Roll Rates Steadying?
NEW YORK-Since the 1970s, the share of loans that are 30 days late during one quarter that roll into foreclosure during the following quarter has risen steadily - until recently, when roll rates began to skyrocket. But now they may be steadying.
Jay Brinkmann, chief economist at the Mortgage Bankers Association, said he is uncertain as to where roll rates are headed. The most recent quarterly data from the MBA showed a slight decline in the share of delinquent loans rolling into foreclosure, probably reflecting increased efforts among servicers to keep troubled borrowers in their homes.
Today, about 35% of loans that are 30 days past due during one quarter are subject to foreclosure proceedings in the following quarter.
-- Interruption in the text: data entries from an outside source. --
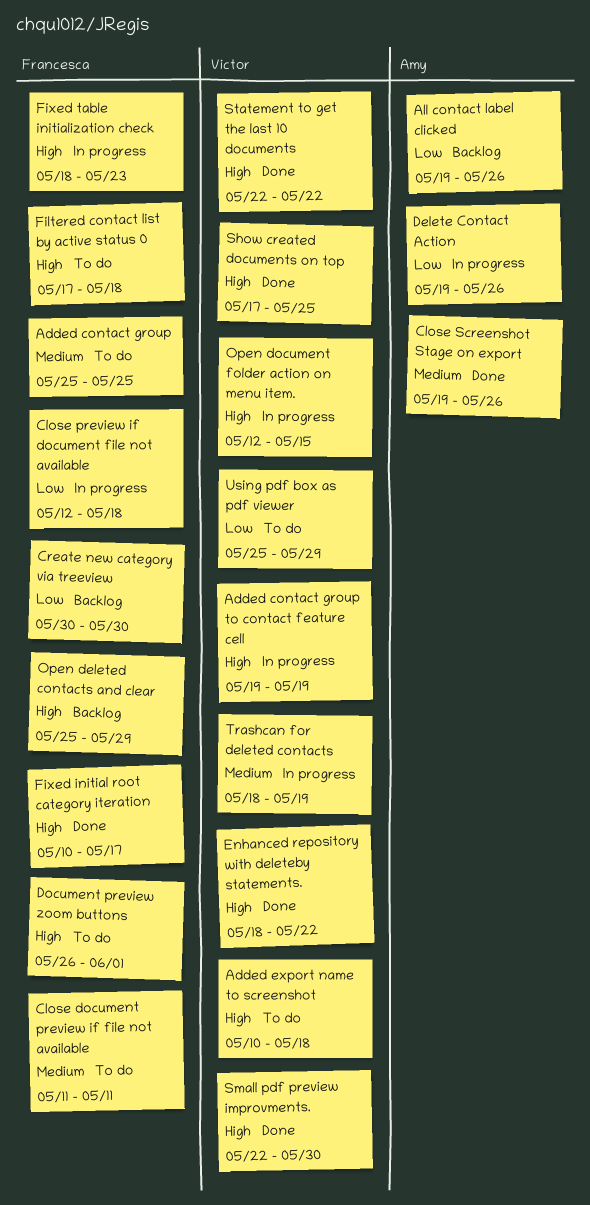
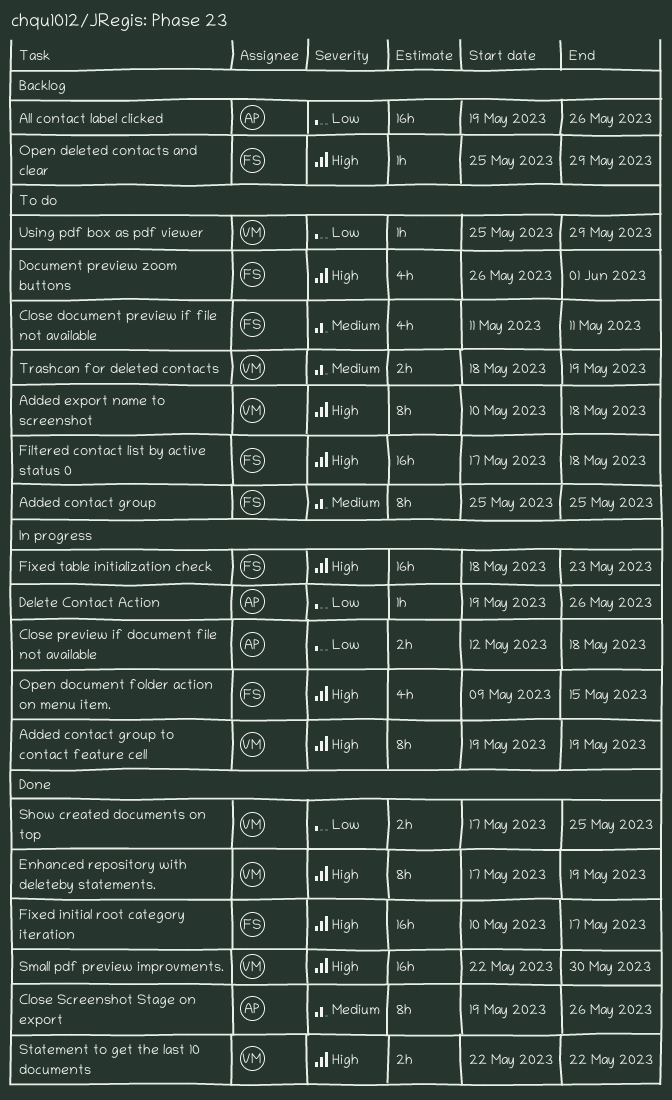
Close preview if document file not available, owner: Francesca -> Amy
Create new category via treeview: present -> none
Enhanced repository with deleteby statements., start: May 18 -> May 17
Enhanced repository with deleteby statements., due: May 22 -> May 19
Open document folder action on menu item., owner: Victor -> Francesca
Open document folder action on menu item., start: May 12 -> May 9
Show created documents on top, priority: High -> Low
Trashcan for deleted contacts, status: In progress -> To do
That's up from about 5% in late 1979. And during the 1990s, the roll rate fell in a range of between 10% and 15%.
In a conference call with reporters, Mr. Brinkmann said that high roll rates in California and Florida, as well as in Nevada and Arizona, are driving the dramatic increase. In recent quarters, roll rates in California and Florida have exceeded 60%.
In most areas of the country, including the economically struggling Upper Midwest, roll rates have risen but not as dramatically as in states that experienced a housing boom amid high volumes of nontraditional lending.
"I don't know if the rest of the country is going to follow more of a Michigan example or how much closer we are going to be to the California model," Mr. Brinkmann said.
This recession is different from previous ones because the housing sector entered the recession already weakened, he said. In the past, housing usually entered a recession strong and suffered as a result of the recession.
On the bright side, Mr. Brinkmann said low mortgage rates should bolster origination activity. The MBA projects that the 30-year, fixed-rate mortgage contract rate will average 5.1% in 2009. The MBA predicts that lenders will originate $1.9 trillion of home loans this year, up from about $1.8 trillion in 2008.